* _Directions for this task_
From the vectorization excerpt below, extract verbatim the stretch from "double some_func(double *in, int" through "loaded from memory.".

* _Source excerpt_
-=-=-

Supporting unbounded memory access
The current early exit feature will only vectorize when all memory accesses are known at compile time to be dereferenceable up to the maximum number of scalar loop iterations. This conflicts with common C usage patterns, where a plain pointer is passed alongside an integer that should represent the upper bound that can be safely dereferenced based on the pointee element type, but that isn’t enforced in the language.
double some_func(double *in, int *conditions, int size)
We would like to be able to vectorize at least some loops where the bounds are not guaranteed at compile time and must be determined during execution based on data loaded from memory.
Speculative Loads
SVE has a set of instructions known as ‘first-faulting loads’, which (as the name suggests) will fault only on the first lane. Any subsequent lanes will not trigger a fault if the memory location is invalid, but instead record that the access was invalid in an extra dedicated predicate register. This register (‘FFR’) can then be combined with normal predicate registers to create a predicate which excludes faulting lanes. This will allow us to safely perform loads to determine whether an exit has occurred, and therefore mask other memory operations in the loop according to what the scalar loop would
do.

-=-=-

* _Extracted data_
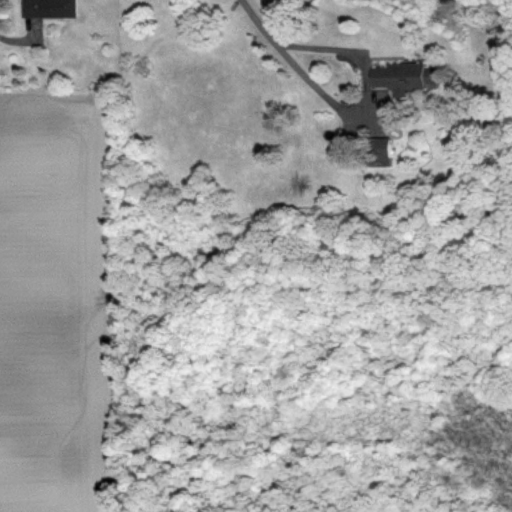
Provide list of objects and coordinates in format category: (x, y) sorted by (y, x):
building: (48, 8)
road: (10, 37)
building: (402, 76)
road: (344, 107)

-=-=-

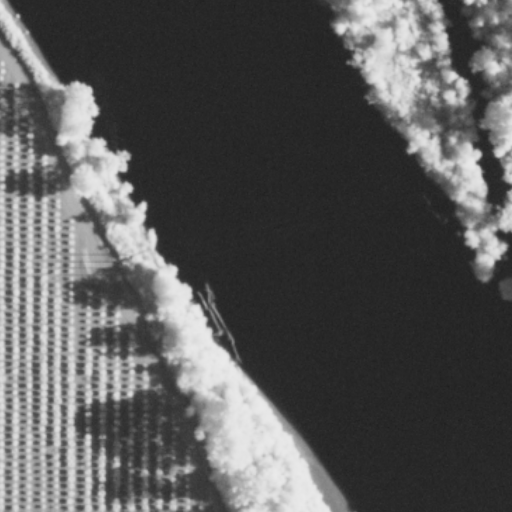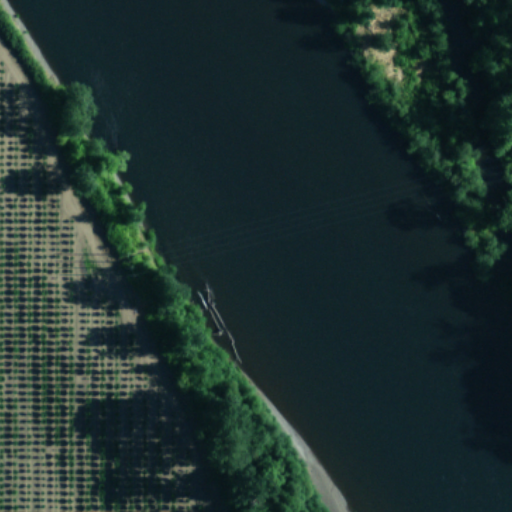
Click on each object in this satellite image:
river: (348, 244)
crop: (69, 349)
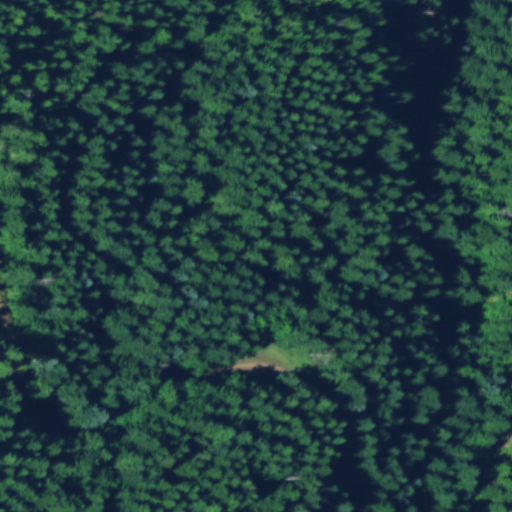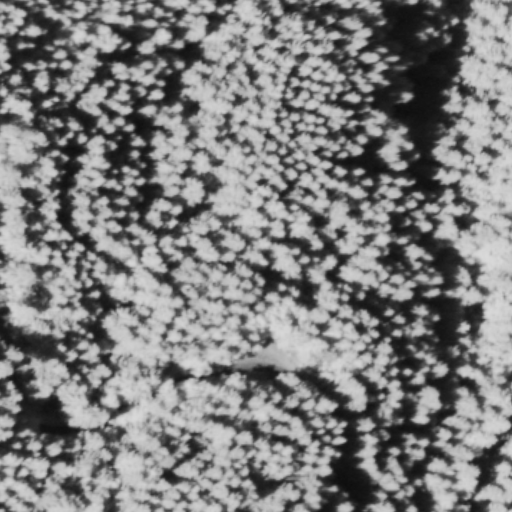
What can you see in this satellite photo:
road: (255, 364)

-=-=-

* _Response to the exercise_
double some_func(double *in, int *conditions, int size)
We would like to be able to vectorize at least some loops where the bounds are not guaranteed at compile time and must be determined during execution based on data loaded from memory.